L’accueil dans sa grande propriété cossue est roide. Marisa, sa compagne, peu engageante, se révèle aigrie et cassante comme le sont les êtres dominés, prompts à évacuer leur haine retenue sur la première bouc-émissaire venue. On ne sait si elle met en garde Petra par solidarité féminine ou pour protéger ses arrières et sa cage dorée. Toutes deux se regardent en chiens de faïence, guettant les pas du maître, jalousant l’attention qu’il pourrait porter à l'autre. Elles se reniflent mutuellement, jaugeant les failles de la potentielle adversaire, prêtes à dégainer leurs crocs. Elles pourraient tout aussi bien être deux alliées ou rivales piégées dans la maison de Barbe Bleue, chacune se demandant laquelle est la première capable de vendre la peau de l’autre pour épargner la sienne. Leur ton policé peine à cacher leur stratégie guerrière.

L’espace d’un souffle glacial, on songe avec effroi à quel point il est facile de passer du statut de victime à celui de tortionnaire. L’inconstance humaine nous glace les sangs. Quand Petra déclare rechercher la vérité dans l’Art, Marisa la questionne sur ceux qui mentent. Quand Petra affirme que l’argent ne l’intéresse pas, Marisa lui rétorque que la seule chose que Jaume peut lui apprendre est pourtant comment en gagner. De fait le grand artiste est en tous points un être détestable. Même son fils le décrira un peu plus tard comme un être hybride et cruel. Tous ceux qui surnagent dans l’aréopage du grand mâle dominant y tiennent un rôle ambigu et peu reluisant.
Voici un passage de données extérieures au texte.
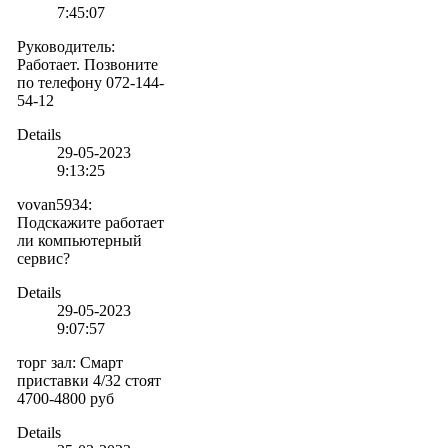
7:45:07
Руководитель
:
Работает. Позвоните
по телефону 072-144-
54-12
Details
29-05-2023
9:13:25
vovan5934
:
Подскажите работает
ли компьютерный
сервис?
Details
29-05-2023
9:07:57
торг зал
:
Смарт
приставки 4/32 стоят
4700-4800 руб
Details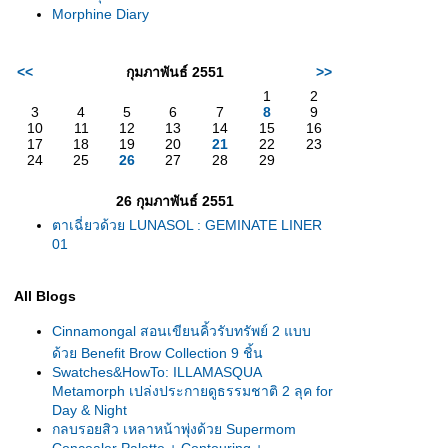
Morphine Diary
<<
กุมภาพันธ์ 2551
>>
1
2
3
4
5
6
7
8
9
10
11
12
13
14
15
16
17
18
19
20
21
22
23
24
25
26
27
28
29
26 กุมภาพันธ์ 2551
ตาเฉี่ยวด้วย LUNASOL : GEMINATE LINER
01
All Blogs
Cinnamongal สอนเขียนคิ้วรับทรัพย์ 2 แบบ
ด้วย Benefit Brow Collection 9 ชิ้น
Swatches&HowTo: ILLAMASQUA
Metamorph เปล่งประกายดูธรรมชาติ 2 ลุค for
Day & Night
กลบรอยสิว เหลาหน้าพุ่งด้วย Supermom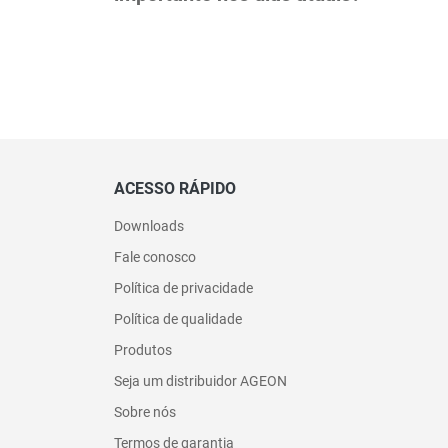
ACESSO RÁPIDO
Downloads
Fale conosco
Política de privacidade
Política de qualidade
Produtos
Seja um distribuidor AGEON
Sobre nós
Termos de garantia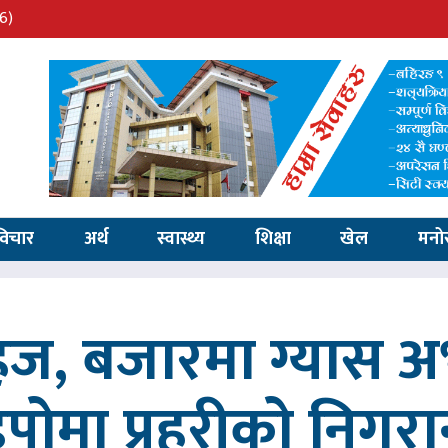
6)
विचार
अर्थ
स्वास्थ्य
शिक्षा
खेल
मनो
सहज, बजारमा ग्यास 
िपोमा प्रहरीको निगरा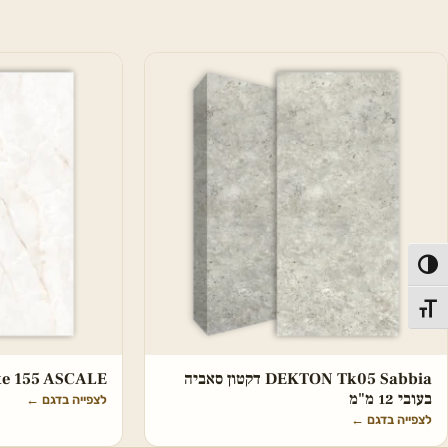
פעל/כבה ניגודיות גבוהה
תג גודל גופן
DEKTON Tk05 Sabbia דקטון סאביה
hite 155 ASCALE
בעובי 12 מ"מ
לצפייה בדגם
←
לצפייה בדגם
←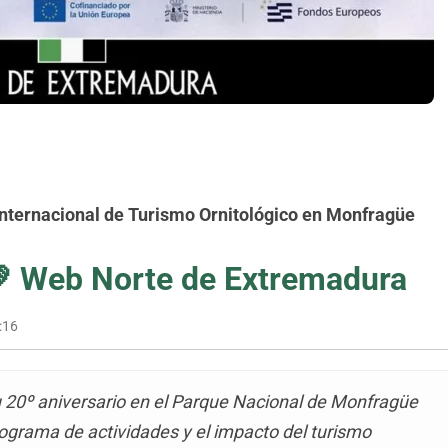
 Internacional de Turismo Ornitológico en Monfragüe
💚
Web Norte de Extremadura
:16
u 20º aniversario en el Parque Nacional de Monfragüe
rograma de actividades y el impacto del turismo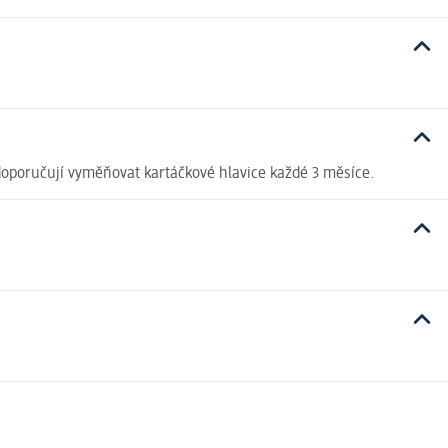
i doporučují vyměňovat kartáčkové hlavice každé 3 měsíce.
Pourtant Petra, obstinée, malgré les propos malveillants qui fusent de tous bords, va étonnement ne pas lâcher l’affaire, même si les mots que lui décoche Jaume sont choisis pour la blesser profondément. Petra est un personnage complexe, imprévisible, qui essaie de dissimuler son besoin de reconnaissance sous une assurance de façade. Que cherche-t-elle, qui est elle vraiment ? Elle semble courir aveuglément après un idéal inaccessible, comme animée par une forme de recherche identitaire, encore tout endolorie par la perte de sa mère. Progressivement les doutes s’invitent, vénéneux. Dans ce microcosme toxique, on se prend à douter de tout. On ne sait plus si on est dans la froide réalité alors même que chaque piste suggérée se distord constamment, fuyant la lumière sereine du jour. C’est trouble, hypnotique, tout à fait captivant…

Bárbara Lennie excelle dans le rôle-titre, tandis que les trop courtes apparitions de Marisa Paredes transpercent l’écran. Ensemble elles forment un duo impeccable qui progressivement s’impose, défie l’ordre établi. Le récit est orchestré de façon magistrale par Jaime Rosales (découvert il y a douze ans avec le très beau La Soledad), qui amène chaque retournement avec une précision millimétrée et une élégance folle.